Dans les années 1970, le psychologue Daryl Bem compila une liste de comportements afin de déterminer ce qui différenciait les gens consciencieux des autres. Il pensait trouver une corrélation positive entre les deux comportements suivants : « rend ses devoirs à temps » et « porte des chaussettes propres ». En effet, selon lui, ces deux comportements révélaient tous deux un esprit consciencieux. Or, quelle ne fut pas sa surprise lorsqu’il découvrit que cette corrélation était parfaitement négative dans les données qu’il avait obtenues au cours de son enquête auprès des étudiants de Stanford, là où il enseignait.

« Apparemment, les étudiants doivent choisir entre faire leurs devoirs tous les jours et changer de chaussettes tous les jours, ils ne peuvent pas faire les deux », déclara-t-il en plaisantant.
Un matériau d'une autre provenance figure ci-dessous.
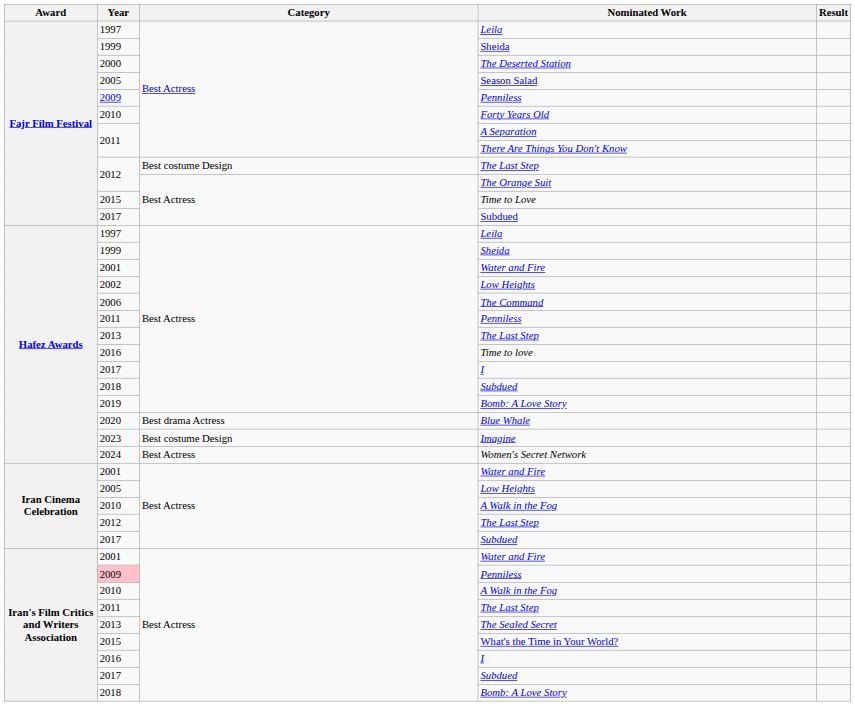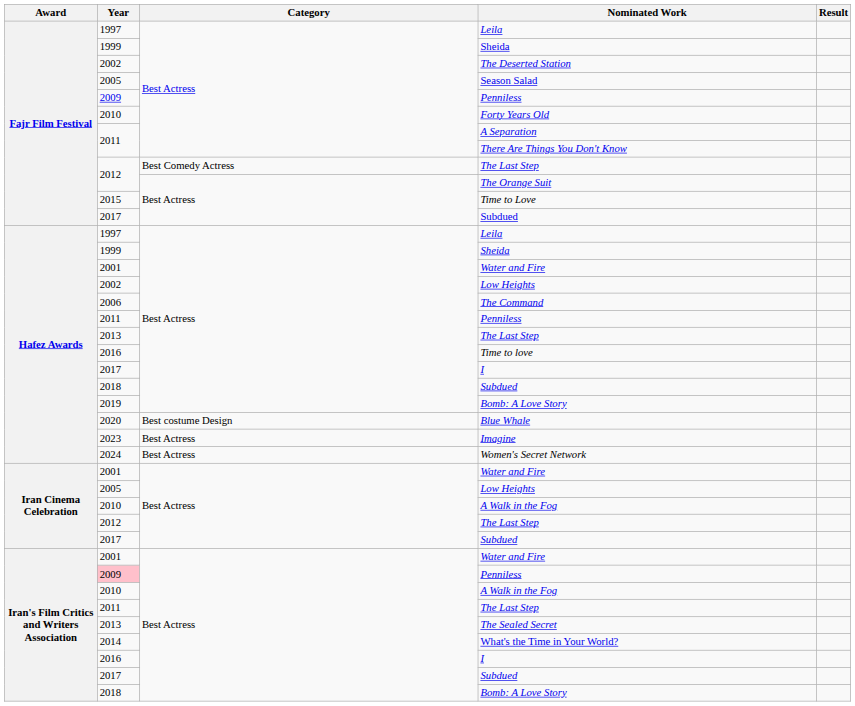The Deserted Station | Year: 2000 -> 2002
Fajr Film Festival / The Last Step | Category: Best costume Design -> Best Comedy Actress
Blue Whale | Category: Best drama Actress -> Best costume Design
Imagine | Category: Best costume Design -> Best Actress
What's the Time in Your World? | Year: 2015 -> 2014
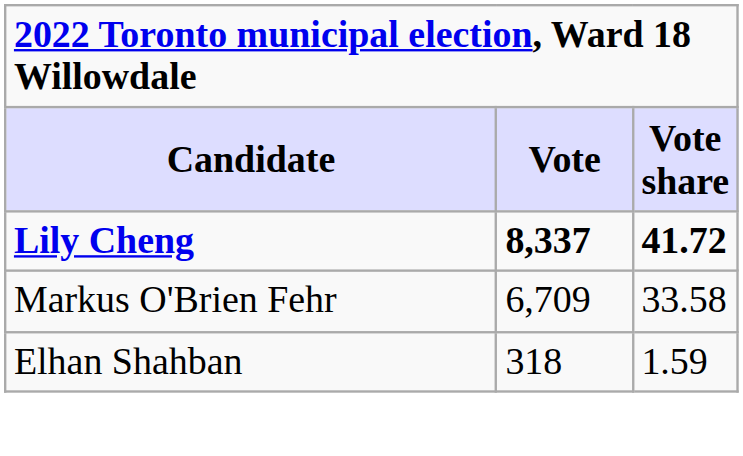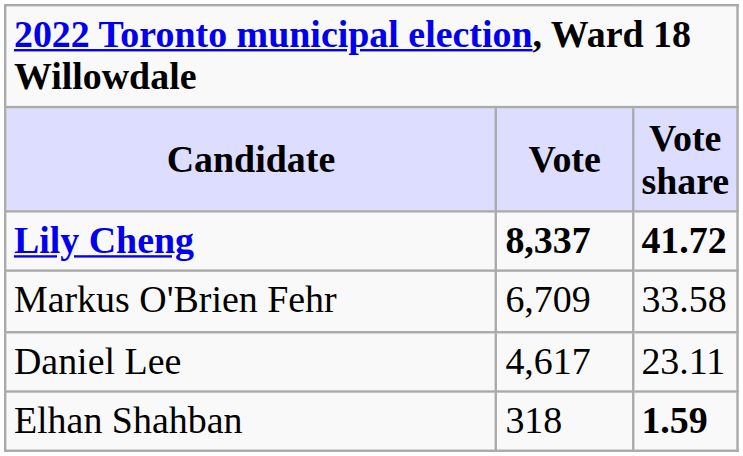+ row: Daniel Lee | 4,617 | 23.11
Elhan Shahban | Vote share: normal -> bold
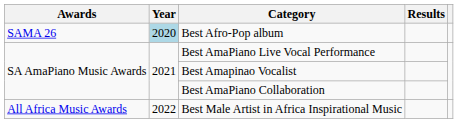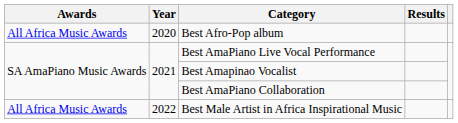Best Afro-Pop album | Awards: SAMA 26 -> All Africa Music Awards
Best Afro-Pop album | Year: lightblue background -> no background
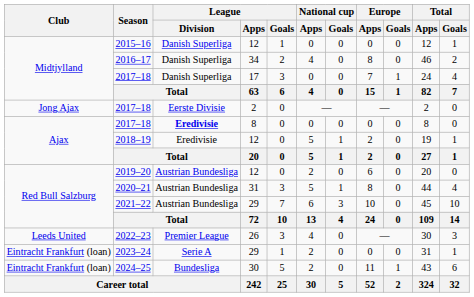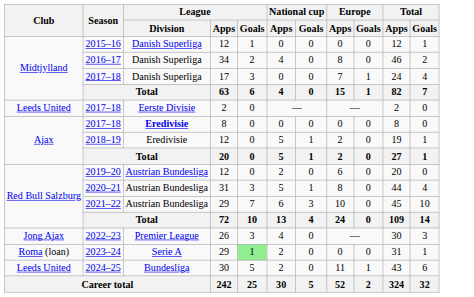2017–18 / 2 | Club: Jong Ajax -> Leeds United
2022–23 | Club: Leeds United -> Jong Ajax
2023–24 | Club: Eintracht Frankfurt (loan) -> Roma (loan)
2023–24 | League / Goals: no background -> lightgreen background
2024–25 | Club: Eintracht Frankfurt (loan) -> Leeds United
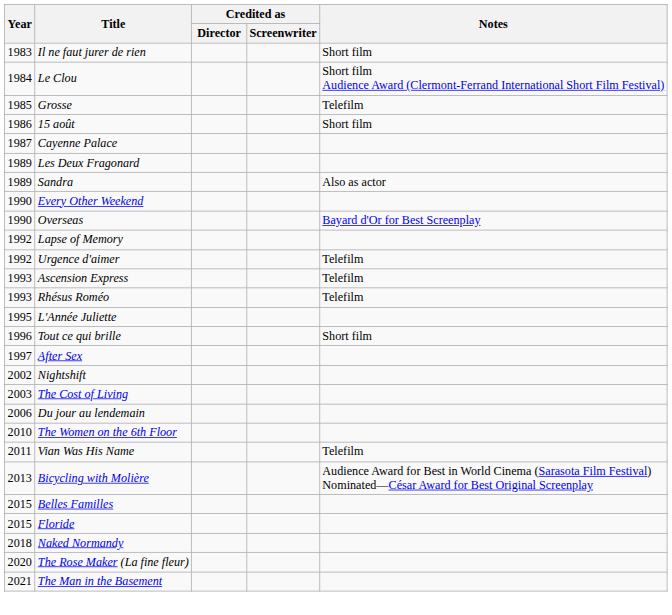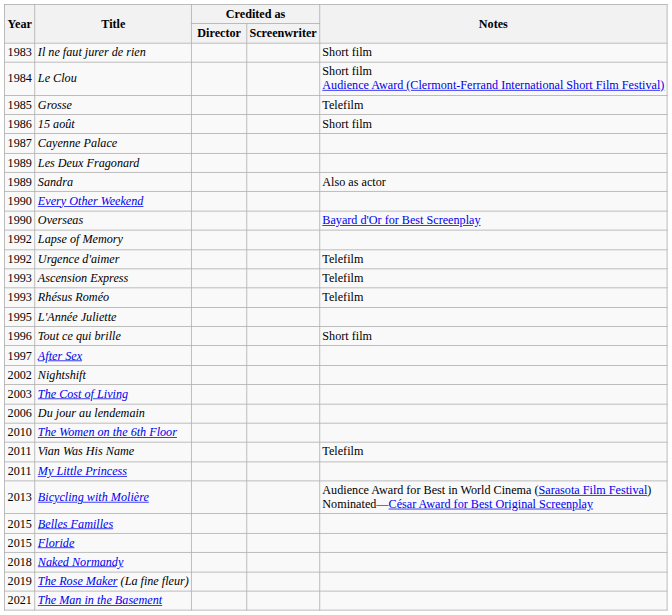+ row: 2011 | My Little Princess
The Rose Maker (La fine fleur) | Year: 2020 -> 2019
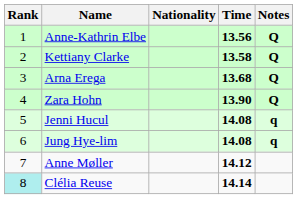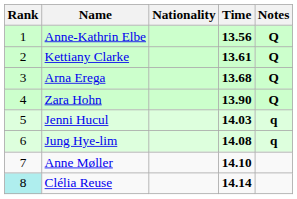Kettiany Clarke | Time: 13.58 -> 13.61
Jenni Hucul | Time: 14.08 -> 14.03
Anne Møller | Time: 14.12 -> 14.10
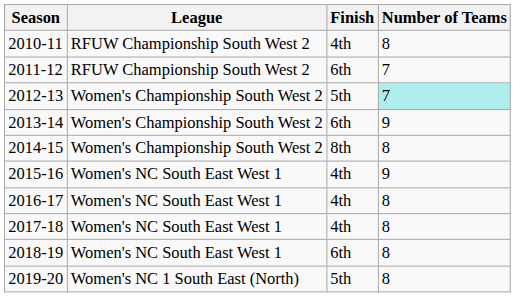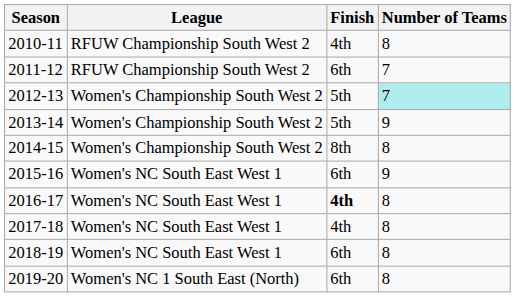2013-14 | Finish: 6th -> 5th
2015-16 | Finish: 4th -> 6th
2016-17 | Finish: normal -> bold
2019-20 | Finish: 5th -> 6th
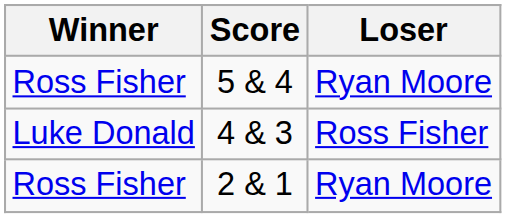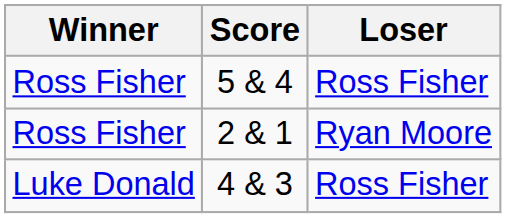5 & 4 | Loser: Ryan Moore -> Ross Fisher
rows swapped: 2 & 1 <-> 4 & 3
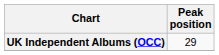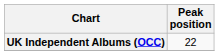UK Independent Albums (OCC) | Peak position: 29 -> 22
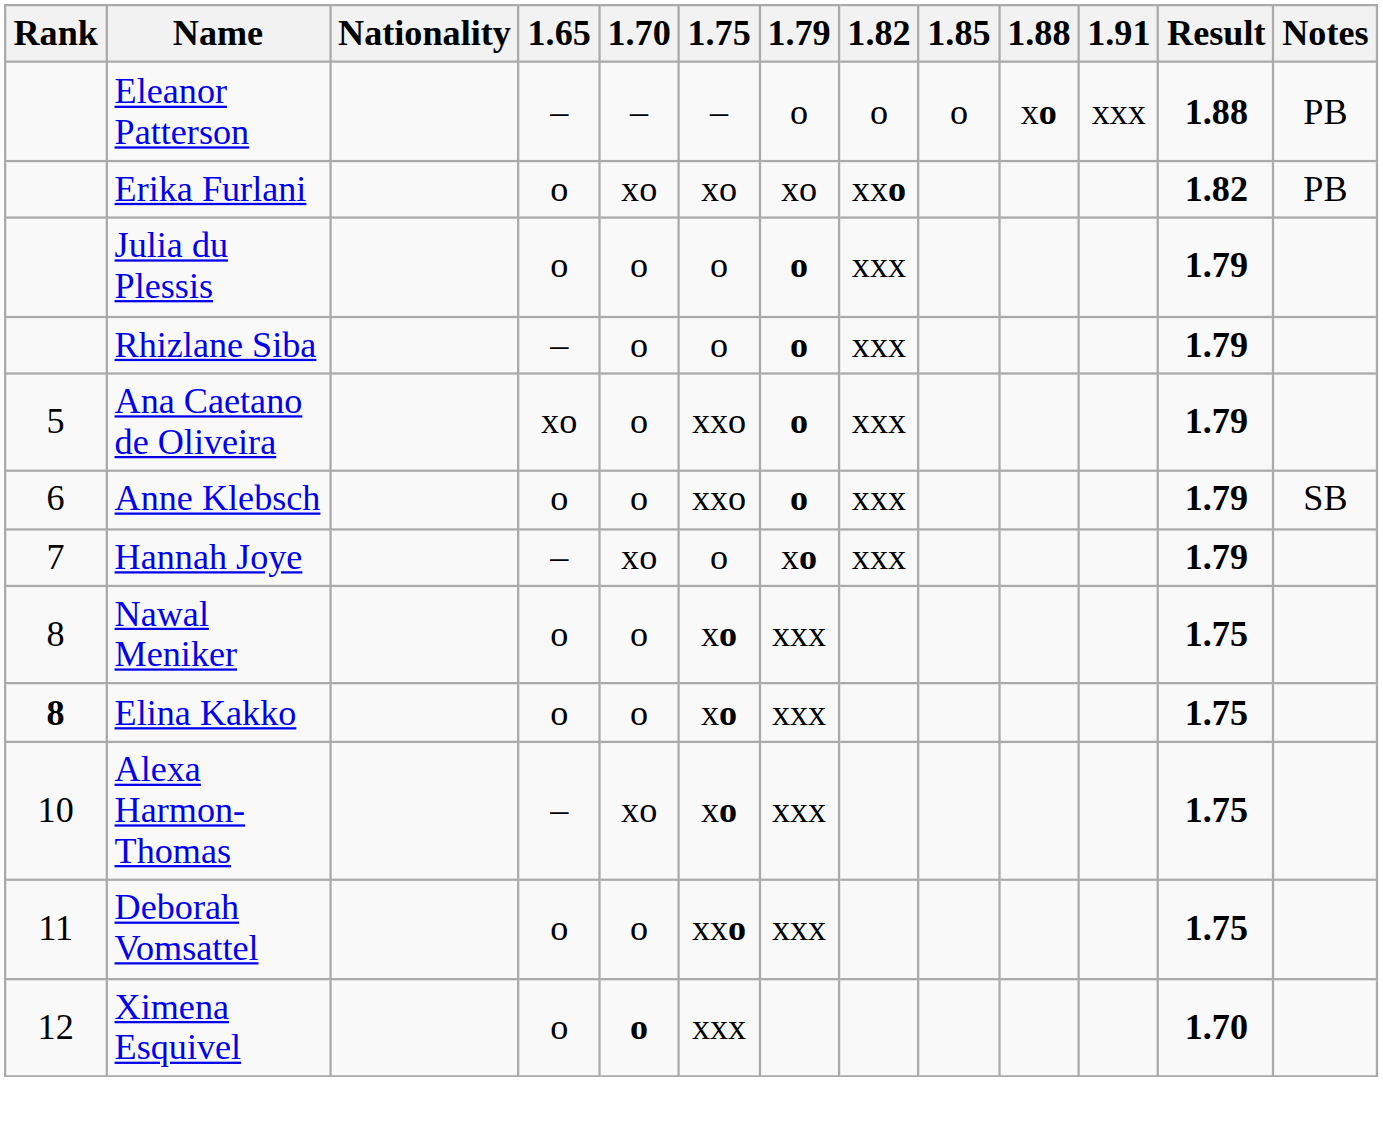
Il passa bientôt à autre chose, mais quelques dizaines d’années plus tard, d’autres chercheurs se sont demandé s’il n’y avait pas un fond de vérité dans cette remarque. Deux psychologues australiens, Megan Oaten et Ken Cheng envisagèrent alors la possibilité que ces étudiants aient été atteints de quelque chose comme l’épuisement de l’ego, que l’on avait découvert grâce à l’expérience des radis. Ces psychologues commencèrent par faire passer des tests en laboratoire à des étudiants, afin d’évaluer la capacité qu’ils avaient à se contrôler au cours de différentes périodes du semestre. Cela confirma leur hypothèse, à savoir que la performance des étudiants allait être relativement moins bonne en fin de trimestre, parce que leur volonté était affaiblie par le travail qu’ils avaient fourni pour passer leurs examens et rendre leurs travaux. Mais cette détérioration du comportement ne se limitait pas à ce que montraient des tests de laboratoire sophistiqués. Lorsqu’on leur posait des questions sur d’autres aspects de leur vie, on voyait clairement que Bem n’avait pas obtenu ses résultats sur les chaussettes sales par coïncidence. Au cours de la période des examens, les étudiants commençaient à se laisser aller, et toutes sortes de bonnes habitudes partaient en fumée.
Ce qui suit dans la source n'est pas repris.